Dicionário Histórico de Cinema Sul-Americano#56: Aldo Francia

 


FRANCIA, ALDO. (Chile, 1923-1996). Ainda que tenha realizado somente dois longas-metragens, Aldo Francia foi uma das figuras mais significativas na história do cinema chileno. Nascido Aldo Francia Boido, em Valparaíso, de pais imigrantes italianos, foi enviado para escola na Itália. Estudou medicina na Universidad de Chile, tornando-se doutor em 1949, e trabalhando como pediatra em sua cidade natal por toda a sua vida. Era cinéfilo e ao longo dos anos 60 e 70, antes do golpe militar, Francia foi uma figura de proa no crescimento da cultura cinematográfica chilena. Em Viña del Mar, cidade costeira próxima do principal porto chileno, Valparaíso, fundou um cineclube, em 1962, e foi instrumental em assegurar filmes e convidados para seus eventos. Esta experiência levou Francia a inaugurar o Festival Internacional de Cine de Viña del Mar, em 1967, que teve um papel-chave no desenvolvimento do nuevo cine latino americano.  Também fundou uma revista de cinema, Cine Foro, ensinou em escolas de cinema, e eventualmente se tornou o diretor do departamento de cinema da Universidad de Valparaíso. 

Francia realizou seu primeiro filme para a televisão, em 1959, em  8 mm (Pacena, uma moradora da cidade de Badajor, na Espanha); posteriormente, dentro do clube de cinema, trabalhou tanto com Super-8 como com 16 mm (p.ex., La Escalera, 1963). Acreditava que o cinema deveria ser comprometido com o processo de mudança social, e seu primeiro longa ficcional (Valparaíso Mi Amor, 1969) foi talvez mais próximo do Neorrealismo que qualquer outro filme sul-americano. Baseado em uma anedota sobre um ladrão de gado e inspirado por Ladri di Bicicletti [Ladrões de Bicicletas, Itália, 1949), de Vittorio De Sica, Francia e José Ramon desenvolveram um roteiro sobre um personagem de nome González, que é preso por tentar roubar comida para sua família, abandonando-a, incluindo quatro crianças, em casa, para se defenderem sozinhas. Um garoto é espancado por seus amigos, após ter sido bem tratado por uma família rica; outra, uma garota de 11 anos, prostitui-se com motoristas de taxi. Alguns dos eventos derivaram das próprias experiências de Francia trabalhando em uma clínica infantil (e situações nas quais uma criança pode morrer por ausência de cuidados ou alimentação), umas extraídas de histórias que lhes foram contadas, enquanto outras vieram de registros policiais. Valparaíso Mi Amor inicia poderosamente, com a polícia buscando garotos pobres desamparados, e as locações, incluindo as habitações nas favelas, são bastante reais (e nem sempre efetivamente iluminadas). Os atores infantis são não profissionais, alguns provenientes de uma casa para crianças indigentes e, em última instância, o filme permanece como um testemunho de como os membros mais fracos da sociedade, as crianças, facilmente se tornam vítimas nos países em desenvolvimento.

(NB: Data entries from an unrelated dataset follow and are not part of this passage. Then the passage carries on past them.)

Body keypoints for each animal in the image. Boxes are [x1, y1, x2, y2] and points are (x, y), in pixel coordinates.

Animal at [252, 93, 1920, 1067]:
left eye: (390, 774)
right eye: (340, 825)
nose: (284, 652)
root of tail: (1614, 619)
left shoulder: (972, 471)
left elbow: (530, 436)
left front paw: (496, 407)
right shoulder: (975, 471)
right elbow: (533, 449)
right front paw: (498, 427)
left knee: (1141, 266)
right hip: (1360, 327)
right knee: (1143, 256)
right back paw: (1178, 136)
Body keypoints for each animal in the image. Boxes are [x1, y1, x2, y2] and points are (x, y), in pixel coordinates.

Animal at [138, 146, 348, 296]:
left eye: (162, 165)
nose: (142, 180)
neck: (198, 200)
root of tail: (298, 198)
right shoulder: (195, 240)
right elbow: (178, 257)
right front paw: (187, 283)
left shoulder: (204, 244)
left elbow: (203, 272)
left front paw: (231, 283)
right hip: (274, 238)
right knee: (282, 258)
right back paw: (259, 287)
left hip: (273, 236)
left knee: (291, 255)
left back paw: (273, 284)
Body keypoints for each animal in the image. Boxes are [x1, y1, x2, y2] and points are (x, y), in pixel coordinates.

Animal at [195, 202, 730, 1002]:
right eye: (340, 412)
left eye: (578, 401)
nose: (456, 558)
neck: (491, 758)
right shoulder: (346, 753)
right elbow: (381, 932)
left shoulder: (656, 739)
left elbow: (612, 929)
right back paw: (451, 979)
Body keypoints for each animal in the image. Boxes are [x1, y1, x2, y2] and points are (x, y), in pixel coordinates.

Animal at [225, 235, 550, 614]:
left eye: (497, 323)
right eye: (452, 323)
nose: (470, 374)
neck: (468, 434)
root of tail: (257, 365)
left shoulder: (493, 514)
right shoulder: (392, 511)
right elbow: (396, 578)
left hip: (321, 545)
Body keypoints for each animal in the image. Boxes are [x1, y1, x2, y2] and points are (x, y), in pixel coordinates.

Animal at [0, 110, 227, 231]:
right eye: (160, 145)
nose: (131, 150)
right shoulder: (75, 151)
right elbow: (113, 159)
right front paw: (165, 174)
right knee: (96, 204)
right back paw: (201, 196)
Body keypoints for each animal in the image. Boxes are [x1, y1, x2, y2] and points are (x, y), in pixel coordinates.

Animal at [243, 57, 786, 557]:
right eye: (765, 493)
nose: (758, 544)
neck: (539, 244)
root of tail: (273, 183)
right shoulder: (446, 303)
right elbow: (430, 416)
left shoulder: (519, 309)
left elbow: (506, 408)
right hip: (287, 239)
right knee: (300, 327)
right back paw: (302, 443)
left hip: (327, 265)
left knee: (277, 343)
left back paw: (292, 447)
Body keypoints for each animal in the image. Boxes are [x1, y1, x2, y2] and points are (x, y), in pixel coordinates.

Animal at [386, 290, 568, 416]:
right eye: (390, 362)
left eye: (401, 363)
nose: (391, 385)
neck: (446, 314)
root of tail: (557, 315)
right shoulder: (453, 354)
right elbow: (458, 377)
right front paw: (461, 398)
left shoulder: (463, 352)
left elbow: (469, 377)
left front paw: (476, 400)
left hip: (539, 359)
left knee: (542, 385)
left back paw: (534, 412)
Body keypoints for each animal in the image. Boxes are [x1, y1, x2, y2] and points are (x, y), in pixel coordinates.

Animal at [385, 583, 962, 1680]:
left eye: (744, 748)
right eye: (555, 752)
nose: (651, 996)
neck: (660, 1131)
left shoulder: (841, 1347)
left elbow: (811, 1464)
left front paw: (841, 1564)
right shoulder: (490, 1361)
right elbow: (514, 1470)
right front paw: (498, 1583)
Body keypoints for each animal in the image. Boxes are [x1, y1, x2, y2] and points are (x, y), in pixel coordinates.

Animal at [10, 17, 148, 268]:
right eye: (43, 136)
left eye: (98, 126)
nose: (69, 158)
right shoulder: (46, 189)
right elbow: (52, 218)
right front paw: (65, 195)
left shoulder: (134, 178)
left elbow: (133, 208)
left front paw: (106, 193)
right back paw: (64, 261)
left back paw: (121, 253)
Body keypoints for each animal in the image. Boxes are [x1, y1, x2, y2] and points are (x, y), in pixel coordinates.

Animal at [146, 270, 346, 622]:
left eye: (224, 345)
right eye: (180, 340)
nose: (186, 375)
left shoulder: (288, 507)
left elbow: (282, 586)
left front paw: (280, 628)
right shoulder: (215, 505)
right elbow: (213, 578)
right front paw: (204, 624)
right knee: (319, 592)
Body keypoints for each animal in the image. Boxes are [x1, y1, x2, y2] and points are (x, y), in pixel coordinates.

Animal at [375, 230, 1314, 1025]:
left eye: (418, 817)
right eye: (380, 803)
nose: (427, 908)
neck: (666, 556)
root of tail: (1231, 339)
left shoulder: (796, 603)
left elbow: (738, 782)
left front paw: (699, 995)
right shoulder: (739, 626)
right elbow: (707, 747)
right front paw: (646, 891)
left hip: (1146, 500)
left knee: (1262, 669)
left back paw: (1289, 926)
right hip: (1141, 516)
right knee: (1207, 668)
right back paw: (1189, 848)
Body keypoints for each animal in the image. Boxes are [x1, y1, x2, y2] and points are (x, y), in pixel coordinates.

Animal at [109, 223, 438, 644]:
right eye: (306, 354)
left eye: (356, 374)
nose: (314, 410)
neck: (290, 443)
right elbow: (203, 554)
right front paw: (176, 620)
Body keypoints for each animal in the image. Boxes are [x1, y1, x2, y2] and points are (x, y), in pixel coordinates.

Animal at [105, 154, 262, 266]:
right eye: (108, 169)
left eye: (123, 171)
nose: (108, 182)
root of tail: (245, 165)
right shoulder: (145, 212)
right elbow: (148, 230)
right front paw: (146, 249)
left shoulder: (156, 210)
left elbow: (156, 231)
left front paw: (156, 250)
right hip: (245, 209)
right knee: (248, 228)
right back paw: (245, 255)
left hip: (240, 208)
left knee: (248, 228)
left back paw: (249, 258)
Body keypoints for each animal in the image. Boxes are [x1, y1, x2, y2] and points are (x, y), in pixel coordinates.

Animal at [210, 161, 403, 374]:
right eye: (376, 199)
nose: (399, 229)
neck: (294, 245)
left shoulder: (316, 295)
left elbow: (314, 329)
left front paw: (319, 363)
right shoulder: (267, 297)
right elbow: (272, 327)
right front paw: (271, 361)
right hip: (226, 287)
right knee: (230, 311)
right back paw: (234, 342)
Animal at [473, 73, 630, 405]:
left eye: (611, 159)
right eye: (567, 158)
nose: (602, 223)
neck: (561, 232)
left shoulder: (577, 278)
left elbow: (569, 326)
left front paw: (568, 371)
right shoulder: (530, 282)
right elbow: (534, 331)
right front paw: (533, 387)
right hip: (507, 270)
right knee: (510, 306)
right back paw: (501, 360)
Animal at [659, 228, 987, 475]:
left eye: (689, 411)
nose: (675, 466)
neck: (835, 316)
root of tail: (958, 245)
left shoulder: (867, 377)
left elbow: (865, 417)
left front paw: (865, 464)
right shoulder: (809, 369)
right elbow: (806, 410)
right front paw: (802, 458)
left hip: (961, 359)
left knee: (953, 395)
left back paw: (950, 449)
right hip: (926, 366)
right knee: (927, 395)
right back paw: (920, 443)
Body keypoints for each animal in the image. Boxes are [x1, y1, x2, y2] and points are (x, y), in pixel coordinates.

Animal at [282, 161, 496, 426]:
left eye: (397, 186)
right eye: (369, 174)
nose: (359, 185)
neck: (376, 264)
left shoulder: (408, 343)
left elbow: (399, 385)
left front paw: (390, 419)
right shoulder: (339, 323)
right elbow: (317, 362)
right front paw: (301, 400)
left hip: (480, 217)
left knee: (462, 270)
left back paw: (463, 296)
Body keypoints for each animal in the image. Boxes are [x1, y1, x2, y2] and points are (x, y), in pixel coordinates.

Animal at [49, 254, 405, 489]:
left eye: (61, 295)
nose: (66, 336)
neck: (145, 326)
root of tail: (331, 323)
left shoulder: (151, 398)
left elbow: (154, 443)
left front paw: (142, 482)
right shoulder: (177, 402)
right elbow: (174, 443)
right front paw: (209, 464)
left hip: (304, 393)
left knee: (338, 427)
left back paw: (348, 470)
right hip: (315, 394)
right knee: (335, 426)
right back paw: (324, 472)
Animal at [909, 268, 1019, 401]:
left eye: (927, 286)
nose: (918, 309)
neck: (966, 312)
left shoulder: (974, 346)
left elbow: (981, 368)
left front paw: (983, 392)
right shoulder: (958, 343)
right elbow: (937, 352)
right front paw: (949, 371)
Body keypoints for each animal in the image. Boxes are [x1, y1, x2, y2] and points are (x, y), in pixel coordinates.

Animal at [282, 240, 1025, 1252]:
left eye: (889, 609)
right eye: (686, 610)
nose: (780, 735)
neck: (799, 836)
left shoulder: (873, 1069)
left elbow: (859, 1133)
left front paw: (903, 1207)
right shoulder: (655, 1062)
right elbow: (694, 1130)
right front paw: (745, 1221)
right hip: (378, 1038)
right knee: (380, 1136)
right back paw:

Valparaíso Mi Amor foi premiado no Festival de Viña del Mal, em 1969, sendo posteriormente exibido no Festival de Berlim, e na Quinzena dos Realizadores, do Festival de Cannes, no ano seguinte. Em 1972, Francia atuou em État de Siege [Estado de Sítio], de Constantin Costa-Gravas, filmado no Chile, interpretando o Dr. Francia! No mesmo ano, dirigiu o seu segundo longa-metragem, Ya no Basta con Rezar, também exibido em Cannes, em 1973; bem depois, este filme venceu o Colón de Ouro no Festival de Cinema Latino-Americano de Huelva (Espanha), em 1975. Porém, como compromissado socialista, Francia abandonou as atividades cinematográficas após a ascensão de Augusto Pinochet ao poder, e retornou ao trabalho em tempo integral como médico.

Texto: Rist, Peter H. Historical Dictionary of South American Cinema. Plymouth: Rowman & Littlefield, 2014, pp. 257-59.